15. Optical device (30) according to any one of claims 13 to 14, wherein the backlight element (33) further comprises a transparent substrate (45), wherein the first bus waveguide (37a), the second bus waveguide (37b), the at least two fan-out waveguides (38a) associated with the first bus waveguide (37a) and the at least two fan-out waveguides (38b) associated with the second bus waveguide (37b) are provided in the transparent substrate (45),wherein optionally the first bus waveguide (37a), the second bus waveguide (37b), the at least two fan-out waveguides (38a) associated with the first bus waveguide (37a) and the at least two fan-out waveguides (38b) associated with the second bus waveguide (37b) are provided in the transparent substrate (45) by femtosecond direct laser writing.

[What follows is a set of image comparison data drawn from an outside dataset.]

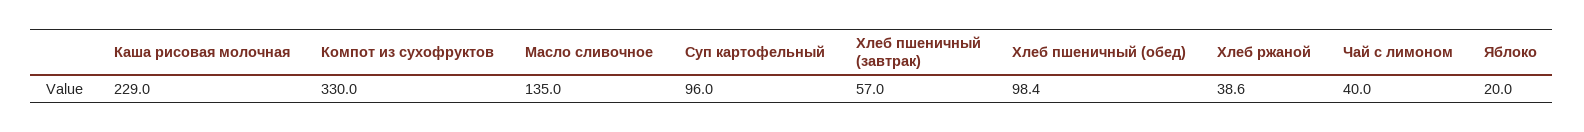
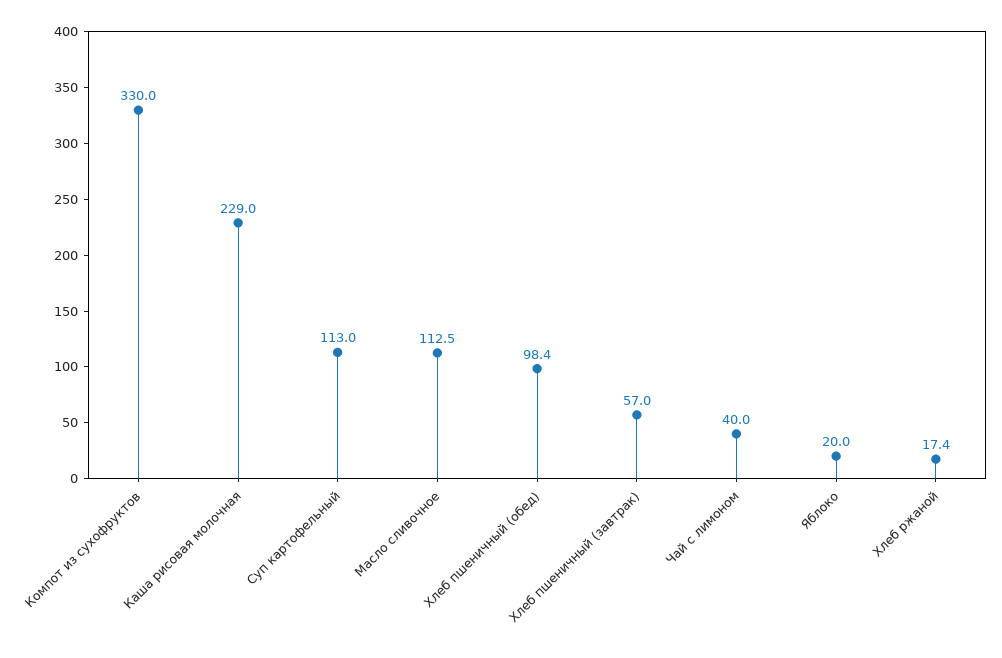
Масло сливочное: 135 -> 112.5
Суп картофельный: 96 -> 113
Хлеб ржаной: 38.6 -> 17.4

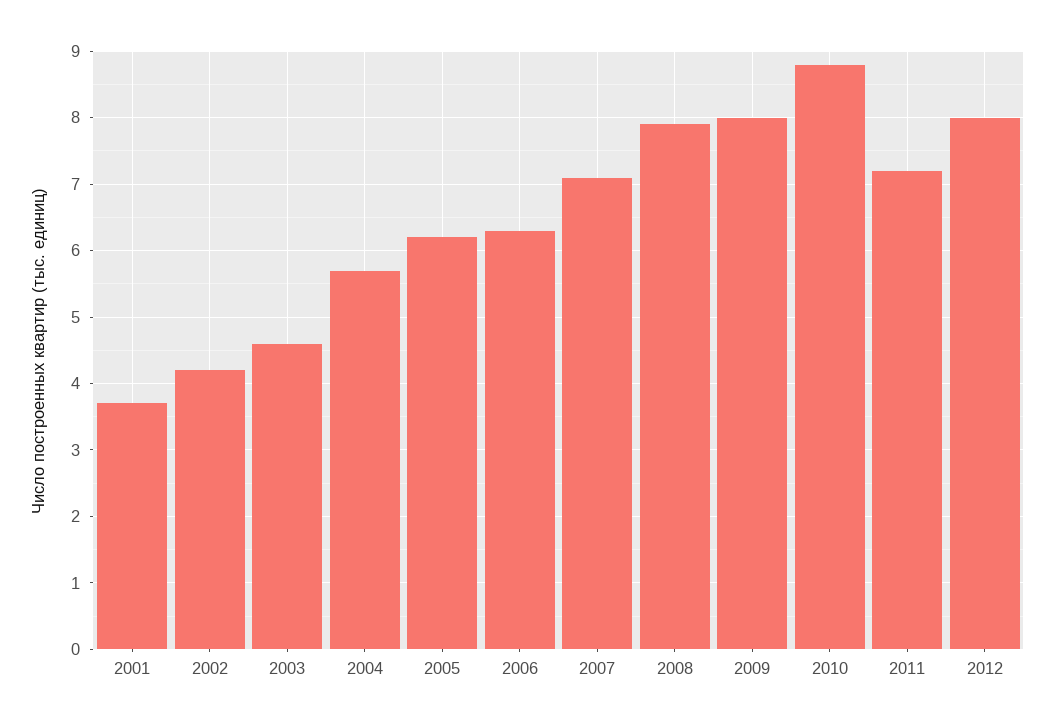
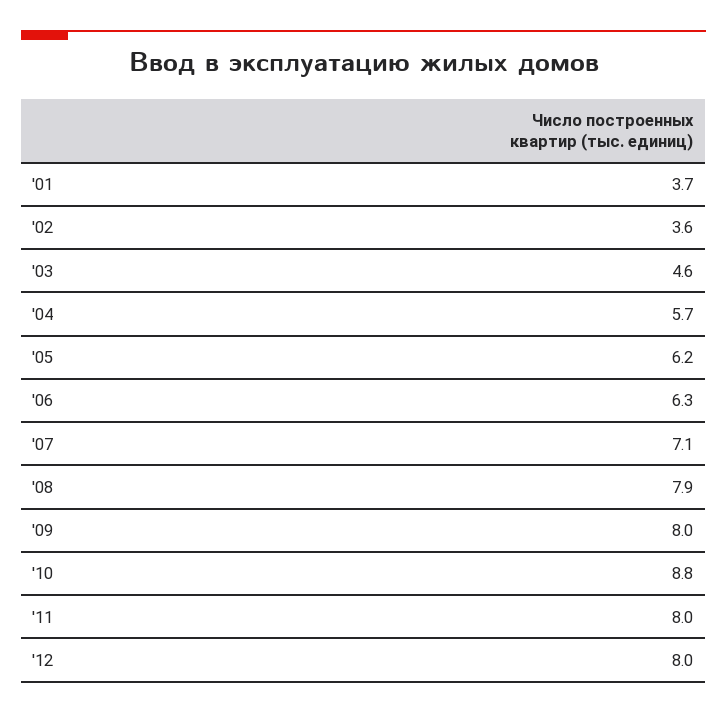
2002: 4.2 -> 3.6
2011: 7.2 -> 8

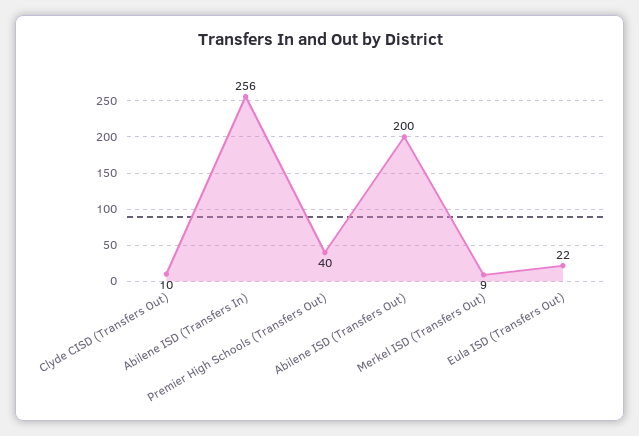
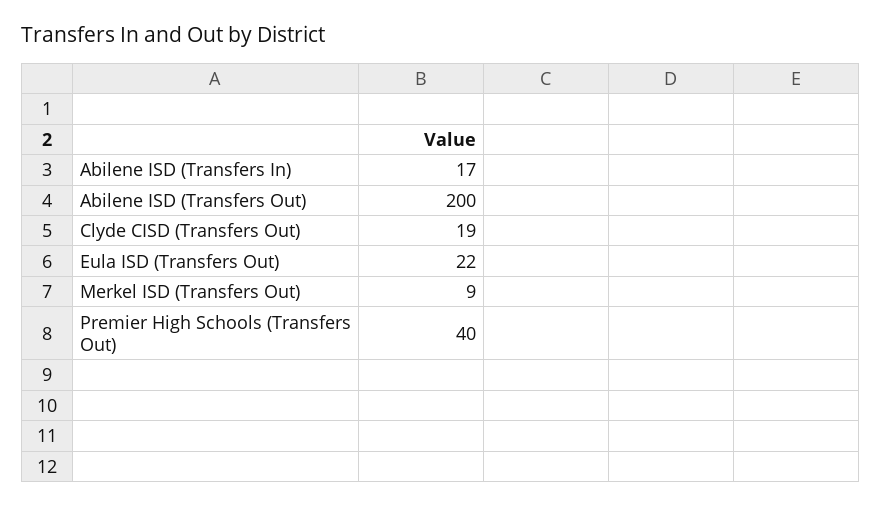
Clyde CISD (Transfers Out): 10 -> 19
Abilene ISD (Transfers In): 256 -> 17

16. Display device (30) according to claim 10 and anyone of claims 11 to 15, wherein the backlight element (33) is further configured for illuminating a third subset of the plurality of cells with light beams having the third wavelength.
17. Display device (30) according to any one of claims 10 to 16, comprising a diffuser (46) arranged in the beam paths of light beams between the backlight element (33) and the optical device ( 1 ), optionally in the beam paths ahead of the second display element (35) and / or behind the first display element (31 ).
18. Display device (30) according to any one of claims 10 to 17, wherein the first light source (36a) is a laser light source and the second light source (36b) is a second laser light source and the display device (30) comprises a despeckling element (47 ) arranged in the beam paths of light beams between the backlight element (33) and the optical device ( 1 ), optionally in the beam paths ahead of the second display element (35) and after the light beams were selected by the first display element (31 ).